I think a lot about the fact that the Buddha made a separate category for Right Speech. He could have been more efficient and included it in Right Action, since speaking is a form of action. For a while I thought it was separate because we speak so much. But then I changed my mind — some people don't speak a lot. Now, I think it's a separate category because speech is so potent.

I read a sentence in a magazine years ago, a page filler added to the bottom of a column because the article wasn't quite long enough. I don't recall what magazine it was or what the article was about, but I remember the sentence. It said, "Sticks and stones may break my bones, but words can always harm me."

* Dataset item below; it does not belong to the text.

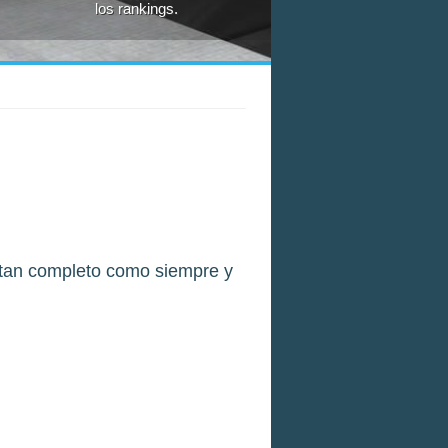
los rankings.
o tan completo como siempre y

Sometimes, in a class, I will say, "Raise your hand if you have ever broken a bone." After people raise their hands, I say, "Leave your hand up if that bone still hurts you now." Usually, all the hands come down. Then I say, "Raise your hand if you still feel pain from something someone said to you in the past year." Lots of hands go up. "Keep your hand up if you have pain from a remark someone made about you in the last five years." Hands stay up. "Last ten years . . . twenty years . . . thirty years . . . a remark made before you were five years old." Many people still have an arm in the air. They look around at each other and smile, sheepishly, but I don't think anyone is amused. It is a lovely moment of shared compassion, of being a witness to the burden we have all borne of carrying the pain of hurtful remarks. Perhaps we think that if we are mature adults we should have gotten over the rebukes of childhood. I wonder if we ever do. I think we are all quite vulnerable, like cream puffs, crisp on the outside but fragile inside and very sweet.